■ **TEXT UNDER STUDY**
::::

Why are disability benefits numbers rising and what can we do about it?

A recent discussion around a new report from the Resolution Foundation explores the rise in economic inactivity due to long-term sickness and disability and what we can do about it.

Woman leaning against a wall looks out into the distance thoughtfully. She is wearing a green top

 

A new report published by the Resolution Foundation think tank last week highlights the need for policymakers to place the recent rise in economic inactivity due to health and disability issues in a broader context amid the wider issues affecting the public sector. 

The report also counsels against further cuts and simple reforms, which tend to shift the pressure around the system. Decisions need to be taken carefully so as not to throw people into further insecurity and poverty, it states, while noting that real-terms spending on working-age incapacity benefits increased by a third over the past decade (2013-14 to 2022-23), and disability benefits by 89 per cent. This rise is forecast to accelerate over the next six years.

::::

Dataset entries

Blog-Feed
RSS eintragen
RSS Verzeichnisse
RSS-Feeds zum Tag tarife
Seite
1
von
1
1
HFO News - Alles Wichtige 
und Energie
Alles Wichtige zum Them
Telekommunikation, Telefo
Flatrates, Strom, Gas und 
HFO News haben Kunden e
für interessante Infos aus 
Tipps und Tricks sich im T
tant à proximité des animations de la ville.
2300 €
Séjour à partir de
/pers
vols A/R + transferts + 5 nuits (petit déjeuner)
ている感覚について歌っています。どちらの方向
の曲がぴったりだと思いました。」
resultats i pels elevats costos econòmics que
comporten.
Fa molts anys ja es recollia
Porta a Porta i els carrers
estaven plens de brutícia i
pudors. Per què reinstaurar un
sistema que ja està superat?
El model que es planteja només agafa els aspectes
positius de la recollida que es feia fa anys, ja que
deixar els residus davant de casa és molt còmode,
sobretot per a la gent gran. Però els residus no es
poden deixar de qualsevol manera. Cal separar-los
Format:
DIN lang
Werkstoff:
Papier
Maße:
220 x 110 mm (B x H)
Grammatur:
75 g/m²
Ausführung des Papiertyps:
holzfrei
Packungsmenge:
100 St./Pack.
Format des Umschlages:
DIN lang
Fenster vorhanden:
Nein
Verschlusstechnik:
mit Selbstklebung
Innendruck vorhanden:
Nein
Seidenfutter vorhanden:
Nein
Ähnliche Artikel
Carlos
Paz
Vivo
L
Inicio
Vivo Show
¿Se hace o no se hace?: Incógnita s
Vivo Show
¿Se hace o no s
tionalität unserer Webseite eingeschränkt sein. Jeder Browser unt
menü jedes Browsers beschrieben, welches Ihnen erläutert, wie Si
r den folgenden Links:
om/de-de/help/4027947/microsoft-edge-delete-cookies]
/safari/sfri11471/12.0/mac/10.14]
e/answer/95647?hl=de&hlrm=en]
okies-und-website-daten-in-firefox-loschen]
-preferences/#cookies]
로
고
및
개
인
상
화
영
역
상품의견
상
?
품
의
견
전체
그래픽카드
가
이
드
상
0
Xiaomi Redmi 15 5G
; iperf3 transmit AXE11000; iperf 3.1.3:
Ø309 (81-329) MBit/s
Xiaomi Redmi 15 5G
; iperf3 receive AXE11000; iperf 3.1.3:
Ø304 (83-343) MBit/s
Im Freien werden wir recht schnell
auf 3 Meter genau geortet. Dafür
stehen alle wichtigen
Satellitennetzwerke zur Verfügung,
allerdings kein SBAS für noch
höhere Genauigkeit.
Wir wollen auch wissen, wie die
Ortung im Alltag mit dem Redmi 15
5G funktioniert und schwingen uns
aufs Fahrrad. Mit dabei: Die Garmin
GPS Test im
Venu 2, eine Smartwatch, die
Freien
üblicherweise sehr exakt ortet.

::::

■ **PROBLEM SET**
**1.** How would you render "This rise is forecast to accelerate over the next six years." from the disability benefits article in Spanish?
**2.** Can you reproduce the passage of the disability benefits article between "Woman leaning against" and "next six years.", inclusive?

■ **YOUR RESPONSES**
**1.** Se prevé que este aumento se acelere en los próximos seis años.

**2.**
Woman leaning against a wall looks out into the distance thoughtfully. She is wearing a green top

 

A new report published by the Resolution Foundation think tank last week highlights the need for policymakers to place the recent rise in economic inactivity due to health and disability issues in a broader context amid the wider issues affecting the public sector. 

The report also counsels against further cuts and simple reforms, which tend to shift the pressure around the system. Decisions need to be taken carefully so as not to throw people into further insecurity and poverty, it states, while noting that real-terms spending on working-age incapacity benefits increased by a third over the past decade (2013-14 to 2022-23), and disability benefits by 89 per cent. This rise is forecast to accelerate over the next six years.